GLOSSARY OF CERTAIN TERMS

 

The following are definitions of certain significant terms used in this report.  Other terms are defined in the text of this report.

 

AMI - The area of mutual interest, or AMI, consisted of the Marcellus Shale formation in approximately 121 square miles of property located in Greene County, Pennsylvania in which ECA had leased approximately 9,300 acres and owned substantially all of the working interests at the date of formation of the Trust. ECA was obligated to drill the 52 development wells from drill sites on approximately 9,300 leased acres in the AMI. Until ECA satisfied its drilling obligation on November 30, 2011, it was not permitted to drill and complete any well in the Marcellus Shale formation within the AMI for its own account.

 

Basis — The difference between the spot or cash price and the futures price of the same or related commodity.  For natural gas, basis equals the local cash market price minus the price of the nearby NYMEX natural gas futures contract.

 

Completion - (or its derivatives) means that the well has been perforated, stimulated, tested and permanent equipment for the production of natural gas has been installed.

 

Development Agreement - An agreement under which ECA was obligated to drill all of the PUD Wells no later than March 31, 2014.  In order to secure the estimated amount of the drilling costs for the Trust’s interests in the PUD Wells, ECA granted to the Trust a lien on ECA’s interest in the Marcellus Shale formation in the AMI, excluding the Producing Wells and any other wells which were producing and not subject to the Royalty Interests.

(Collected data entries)
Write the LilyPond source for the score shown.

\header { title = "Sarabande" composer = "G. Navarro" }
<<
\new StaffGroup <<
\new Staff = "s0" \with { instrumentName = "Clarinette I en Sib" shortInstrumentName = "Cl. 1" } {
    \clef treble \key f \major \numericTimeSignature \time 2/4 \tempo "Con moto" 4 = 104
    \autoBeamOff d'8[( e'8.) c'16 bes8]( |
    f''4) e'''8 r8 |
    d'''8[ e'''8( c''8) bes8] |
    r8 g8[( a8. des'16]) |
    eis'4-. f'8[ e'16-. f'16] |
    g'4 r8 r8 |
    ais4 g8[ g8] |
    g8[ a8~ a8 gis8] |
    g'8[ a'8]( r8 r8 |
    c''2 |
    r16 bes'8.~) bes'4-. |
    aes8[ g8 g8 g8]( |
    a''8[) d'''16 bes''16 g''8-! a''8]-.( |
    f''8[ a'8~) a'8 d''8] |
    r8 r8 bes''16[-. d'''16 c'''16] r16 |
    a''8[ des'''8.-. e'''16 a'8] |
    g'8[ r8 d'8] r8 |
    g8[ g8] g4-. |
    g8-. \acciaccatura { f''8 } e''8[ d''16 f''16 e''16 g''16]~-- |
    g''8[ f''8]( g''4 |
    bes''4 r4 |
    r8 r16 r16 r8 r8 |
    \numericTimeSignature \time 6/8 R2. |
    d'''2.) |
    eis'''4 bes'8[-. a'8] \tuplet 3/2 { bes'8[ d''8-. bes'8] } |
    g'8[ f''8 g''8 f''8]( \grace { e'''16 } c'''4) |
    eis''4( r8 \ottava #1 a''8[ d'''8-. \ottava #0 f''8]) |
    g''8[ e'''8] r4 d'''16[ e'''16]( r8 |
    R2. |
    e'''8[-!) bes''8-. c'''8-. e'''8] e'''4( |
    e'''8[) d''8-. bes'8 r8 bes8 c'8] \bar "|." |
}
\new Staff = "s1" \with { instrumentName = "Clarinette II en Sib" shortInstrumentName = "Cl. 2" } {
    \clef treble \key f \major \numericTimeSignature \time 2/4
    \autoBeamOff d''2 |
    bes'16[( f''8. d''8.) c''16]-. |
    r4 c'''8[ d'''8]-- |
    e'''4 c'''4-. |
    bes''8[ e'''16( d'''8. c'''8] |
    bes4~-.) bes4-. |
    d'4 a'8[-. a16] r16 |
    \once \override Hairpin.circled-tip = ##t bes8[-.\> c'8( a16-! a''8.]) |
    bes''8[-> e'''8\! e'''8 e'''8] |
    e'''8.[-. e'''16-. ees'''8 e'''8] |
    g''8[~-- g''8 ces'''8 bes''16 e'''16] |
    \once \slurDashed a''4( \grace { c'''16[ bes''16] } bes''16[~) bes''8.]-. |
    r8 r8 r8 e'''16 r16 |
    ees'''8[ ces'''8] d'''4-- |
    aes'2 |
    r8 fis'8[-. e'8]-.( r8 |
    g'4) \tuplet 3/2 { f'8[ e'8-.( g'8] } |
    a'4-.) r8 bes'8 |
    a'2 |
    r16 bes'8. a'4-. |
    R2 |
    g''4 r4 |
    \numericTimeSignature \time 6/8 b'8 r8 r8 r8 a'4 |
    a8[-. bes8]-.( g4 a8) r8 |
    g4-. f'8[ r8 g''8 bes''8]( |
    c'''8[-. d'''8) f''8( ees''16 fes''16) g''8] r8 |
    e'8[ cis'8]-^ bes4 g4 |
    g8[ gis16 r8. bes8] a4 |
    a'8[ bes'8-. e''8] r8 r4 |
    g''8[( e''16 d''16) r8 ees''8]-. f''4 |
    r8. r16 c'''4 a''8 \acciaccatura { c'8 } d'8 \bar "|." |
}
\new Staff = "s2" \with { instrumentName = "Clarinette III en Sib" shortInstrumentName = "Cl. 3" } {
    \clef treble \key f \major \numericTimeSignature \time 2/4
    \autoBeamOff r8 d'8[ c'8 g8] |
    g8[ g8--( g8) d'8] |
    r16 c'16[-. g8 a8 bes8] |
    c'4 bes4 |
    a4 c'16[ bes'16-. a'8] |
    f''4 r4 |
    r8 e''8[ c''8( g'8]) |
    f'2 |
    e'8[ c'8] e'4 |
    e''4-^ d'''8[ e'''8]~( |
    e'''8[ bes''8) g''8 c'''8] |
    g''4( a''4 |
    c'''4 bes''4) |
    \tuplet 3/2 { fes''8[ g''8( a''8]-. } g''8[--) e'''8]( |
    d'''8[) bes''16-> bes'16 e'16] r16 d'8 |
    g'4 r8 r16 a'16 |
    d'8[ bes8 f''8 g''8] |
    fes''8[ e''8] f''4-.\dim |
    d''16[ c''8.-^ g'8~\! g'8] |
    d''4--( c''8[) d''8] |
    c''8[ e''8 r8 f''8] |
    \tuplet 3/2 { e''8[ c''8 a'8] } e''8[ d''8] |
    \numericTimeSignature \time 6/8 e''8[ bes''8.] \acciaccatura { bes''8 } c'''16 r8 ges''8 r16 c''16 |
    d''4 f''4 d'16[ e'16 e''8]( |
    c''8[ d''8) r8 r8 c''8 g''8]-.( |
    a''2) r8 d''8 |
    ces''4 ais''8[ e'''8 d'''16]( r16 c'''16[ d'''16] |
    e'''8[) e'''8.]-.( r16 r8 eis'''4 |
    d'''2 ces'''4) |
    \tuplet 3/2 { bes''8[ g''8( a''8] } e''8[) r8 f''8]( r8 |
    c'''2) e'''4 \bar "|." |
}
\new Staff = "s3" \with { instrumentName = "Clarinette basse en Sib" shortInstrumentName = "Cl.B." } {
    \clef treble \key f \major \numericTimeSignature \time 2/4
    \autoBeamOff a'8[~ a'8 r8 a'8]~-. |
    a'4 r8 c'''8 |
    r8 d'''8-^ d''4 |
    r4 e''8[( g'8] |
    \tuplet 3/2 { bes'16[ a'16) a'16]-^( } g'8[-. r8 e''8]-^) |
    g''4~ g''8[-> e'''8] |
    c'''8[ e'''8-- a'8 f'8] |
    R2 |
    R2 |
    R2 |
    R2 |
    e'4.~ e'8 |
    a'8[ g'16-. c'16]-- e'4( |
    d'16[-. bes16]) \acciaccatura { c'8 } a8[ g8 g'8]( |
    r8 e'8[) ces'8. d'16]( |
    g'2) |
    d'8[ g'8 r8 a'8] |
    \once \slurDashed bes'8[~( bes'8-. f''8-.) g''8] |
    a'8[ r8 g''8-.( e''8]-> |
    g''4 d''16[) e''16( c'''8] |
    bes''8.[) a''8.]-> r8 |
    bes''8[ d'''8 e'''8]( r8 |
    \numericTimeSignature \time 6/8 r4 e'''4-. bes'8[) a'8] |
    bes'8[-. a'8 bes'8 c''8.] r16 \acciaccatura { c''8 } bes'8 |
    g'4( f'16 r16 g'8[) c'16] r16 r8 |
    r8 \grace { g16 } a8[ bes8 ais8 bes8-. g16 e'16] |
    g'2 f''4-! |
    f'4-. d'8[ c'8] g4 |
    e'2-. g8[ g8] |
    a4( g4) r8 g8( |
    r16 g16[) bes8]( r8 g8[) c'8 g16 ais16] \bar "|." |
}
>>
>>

**Explore the material:**
**A.** Duplicate the glossary text word for word, from "Completion - (or" up to and including "the Royalty Interests.".
**B.** Pick up the glossary of trust terms at the point where it stops and keep writing it.

**Results:**
**A.**
Completion - (or its derivatives) means that the well has been perforated, stimulated, tested and permanent equipment for the production of natural gas has been installed.

 

Development Agreement - An agreement under which ECA was obligated to drill all of the PUD Wells no later than March 31, 2014.  In order to secure the estimated amount of the drilling costs for the Trust’s interests in the PUD Wells, ECA granted to the Trust a lien on ECA’s interest in the Marcellus Shale formation in the AMI, excluding the Producing Wells and any other wells which were producing and not subject to the Royalty Interests.

**B.**
 

Equivalent PUD Well - is defined as a well that is drilled horizontally in the Marcellus formation for a lateral distance of 2,500 feet measured from the midpoint of the curve to the end of the lateral multiplied by the working interest held by ECA.  Wells with a horizontal lateral less than 2,500 feet count as fractional wells in proportion to the total lateral length divided by 2,500 feet.  Wells with a horizontal lateral greater than 2,500 feet (subject to a maximum of 3,500 feet) count as fractional wells in proportion to the total lateral length divided by 2,500 feet.

 

Gas - means natural gas and all other gaseous hydrocarbons, excluding condensate, butane, and other liquid and liquefiable components that are actually removed from the Gas stream by separation, processing, or other means.

 

MMBtu - One million British Thermal Units.

 

Mcf - One thousand cubic feet of natural gas.

 

MMcf - One million cubic feet of natural gas.

 

Producing Wells - means the 14 natural gas wells located in Greene County, Pennsylvania and described as the “Producing Wells” in the Prospectus.

 

Prospectus -  the prospectus dated July 1, 2010 and filed with the SEC pursuant to rule 424(b) on July 1, 2010 relating to the initial public offering of the Trust units.

 

SEC - means the United States Securities and Exchange Commission.

 

Subject Gas - means Gas from the Marcellus Shale formation from any Producing Well or PUD Well.

 

Working Interest - The right granted to the lessee of a property to explore for and to produce and own oil, gas, or other minerals. The working interest owners bear the exploration, development, and operating costs on either a cash, penalty, or carried basis.